The commission alleges that the respondents agreed or entered into a concerted practice to fix the commissions payable by each of them to fertiliser companies who employ agents to market, sell and distribute agricultural lime.

Agricultural lime, also known as Aglime, is a soil additive that is produced from pulverised limestone or chalk. The purpose of the liming is to address soil acidity, meaning that it increases the pH of the soil from acidic to neutral, thereby rendering more nutrients, already in the soil, to be available to plants.

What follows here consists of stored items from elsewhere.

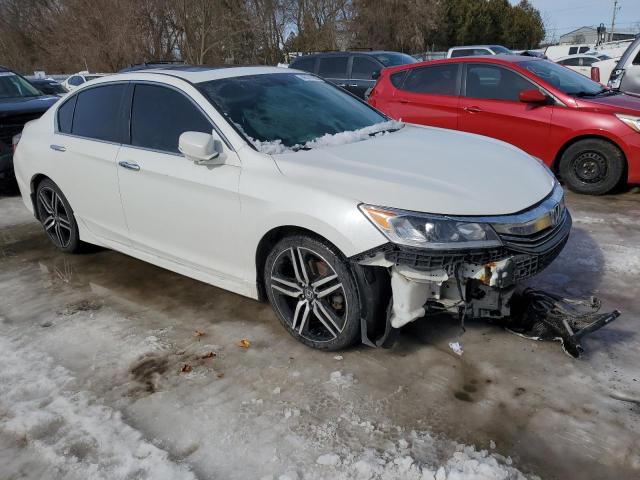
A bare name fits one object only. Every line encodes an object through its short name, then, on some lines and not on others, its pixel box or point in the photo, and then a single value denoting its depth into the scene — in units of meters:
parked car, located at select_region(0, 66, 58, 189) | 7.42
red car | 5.99
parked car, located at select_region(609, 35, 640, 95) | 8.04
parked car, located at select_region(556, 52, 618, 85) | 17.92
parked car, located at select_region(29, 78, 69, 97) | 15.72
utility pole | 68.20
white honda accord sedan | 2.78
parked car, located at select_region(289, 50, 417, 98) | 10.95
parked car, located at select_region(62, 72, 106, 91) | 19.34
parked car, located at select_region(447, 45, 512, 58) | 18.25
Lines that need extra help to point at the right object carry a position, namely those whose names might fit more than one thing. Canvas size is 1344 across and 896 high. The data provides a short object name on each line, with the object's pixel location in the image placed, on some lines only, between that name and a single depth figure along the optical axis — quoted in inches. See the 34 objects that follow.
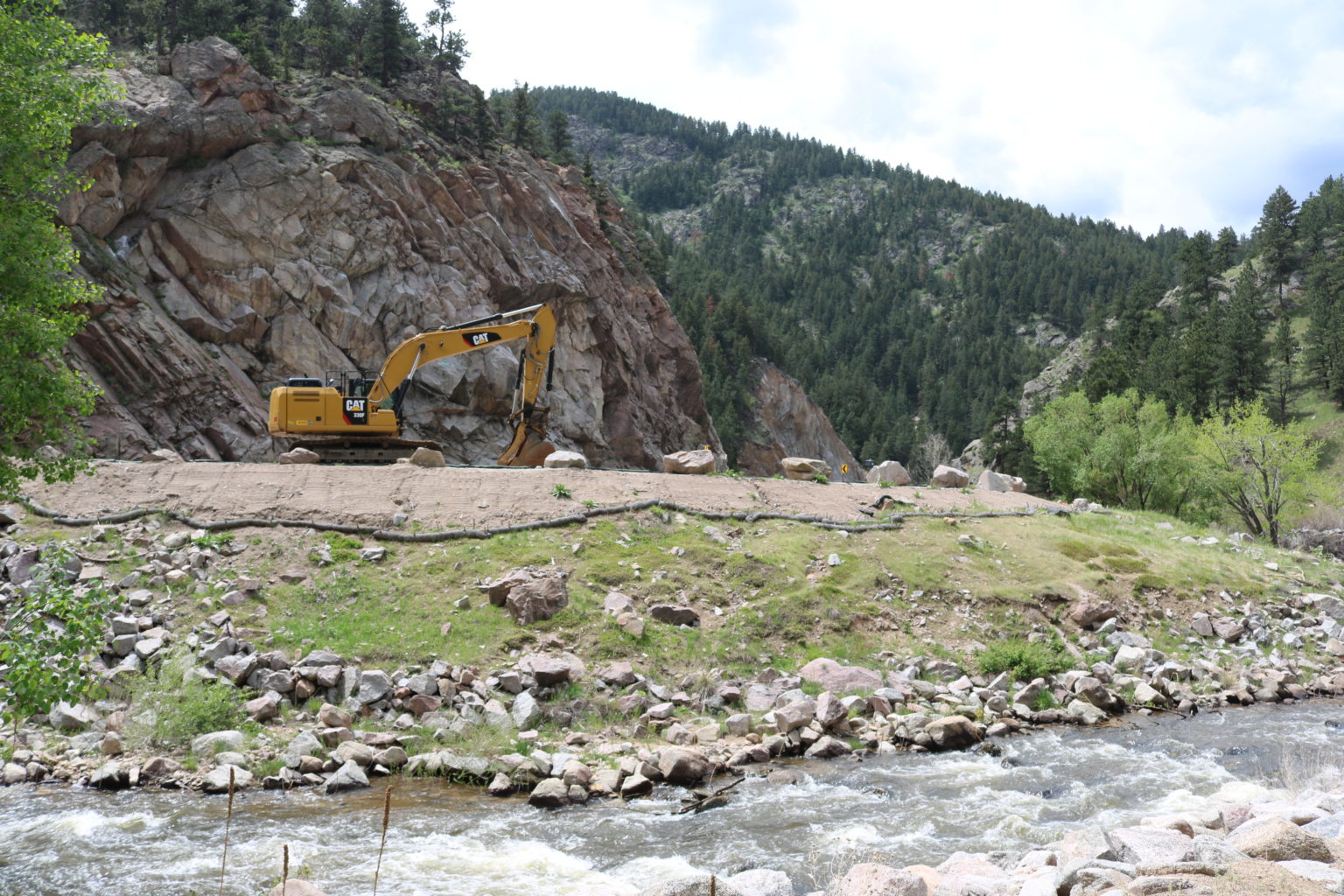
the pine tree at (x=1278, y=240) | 4023.1
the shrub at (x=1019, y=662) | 640.4
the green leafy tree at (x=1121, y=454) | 1663.4
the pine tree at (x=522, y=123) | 2390.5
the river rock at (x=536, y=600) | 624.1
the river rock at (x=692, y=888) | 277.4
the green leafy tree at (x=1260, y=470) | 1539.1
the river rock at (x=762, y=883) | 309.0
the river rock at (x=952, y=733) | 534.6
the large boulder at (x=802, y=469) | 1035.3
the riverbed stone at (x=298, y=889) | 276.6
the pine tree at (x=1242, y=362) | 2738.7
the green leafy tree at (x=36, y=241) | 389.4
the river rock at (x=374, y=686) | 528.1
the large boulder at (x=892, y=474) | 1146.7
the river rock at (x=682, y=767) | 470.3
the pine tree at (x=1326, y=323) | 2997.0
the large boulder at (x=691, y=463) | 991.6
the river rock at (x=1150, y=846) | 287.9
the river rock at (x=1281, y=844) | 287.4
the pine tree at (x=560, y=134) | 2896.2
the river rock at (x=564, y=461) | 933.2
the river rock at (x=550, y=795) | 436.5
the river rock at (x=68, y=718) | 487.2
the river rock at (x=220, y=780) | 441.4
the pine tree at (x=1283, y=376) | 3029.0
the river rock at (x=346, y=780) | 448.0
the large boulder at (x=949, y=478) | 1162.0
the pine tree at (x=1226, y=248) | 4094.5
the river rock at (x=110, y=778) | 438.6
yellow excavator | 1005.8
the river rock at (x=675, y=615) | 651.5
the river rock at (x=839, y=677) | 596.7
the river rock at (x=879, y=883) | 277.6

"The respondents contravened section 4(1)(b)(i) of the [Competition] Act by entering into agreements and/or concerted practice to fix the amounts of the agents' commissions," said the commission in its founding affidavit after a complaint of price fixing was lodged.

They want an administrative penalty of 10% of the company's turnover over the period of the alleged price-fixing or an amount as determined by the Tribunal.

Amendments

The Competition Tribunal's Chantelle Benjamin told Fin24 that lawyers for the Pistorius family wanted the matter to be thrown out. They argued that the charges fell outside of the seven years allowed for prosecution.

However, the tribunal granted the commission a postponement so that it could make amendments to the matter.

Benjamin said these included changing the charges to the name of the trading company, which is the Hendrik Pistorius Trust, and to indicate that the transgressions took place until 2009. 

No date has been set for the matter to resume. 

Oscar Pistorius shot and killed his girlfriend Reeva Steenkamp in his Pretoria home on Valentine's Day in 2013, claiming he mistook her for an intruder hiding in his toilet.

He served one-sixth of his five-year sentence for culpable homicide in prison. He was released in October last year to serve the remainder under correctional supervision at his uncle's Pretoria home.

The State approached the Supreme Court of Appeal to have the conviction of culpable homicide set aside. On December 3 last year, the court found in favour of the State and found him guilty of murder.

Pistorius now faces a minimum sentence of 15 years and will hear his fate when sentencing proceedings commence on June 13.